%%

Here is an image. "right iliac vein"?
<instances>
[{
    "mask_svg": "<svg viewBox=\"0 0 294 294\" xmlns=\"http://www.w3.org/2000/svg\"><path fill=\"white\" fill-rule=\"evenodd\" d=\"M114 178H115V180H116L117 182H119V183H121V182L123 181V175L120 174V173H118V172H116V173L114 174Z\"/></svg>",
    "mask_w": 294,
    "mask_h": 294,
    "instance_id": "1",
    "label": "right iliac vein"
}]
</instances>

%%

*Enunciado*: Extrae todas las filas de arriba y cópialas línea por línea, sin cambiar nada.

*Respuesta*:
Here is an image. "right iliac vein"?
<instances>
[{
    "mask_svg": "<svg viewBox=\"0 0 294 294\" xmlns=\"http://www.w3.org/2000/svg\"><path fill=\"white\" fill-rule=\"evenodd\" d=\"M114 178H115V180H116L117 182H119V183H121V182L123 181V175L120 174V173H118V172H116V173L114 174Z\"/></svg>",
    "mask_w": 294,
    "mask_h": 294,
    "instance_id": "1",
    "label": "right iliac vein"
}]
</instances>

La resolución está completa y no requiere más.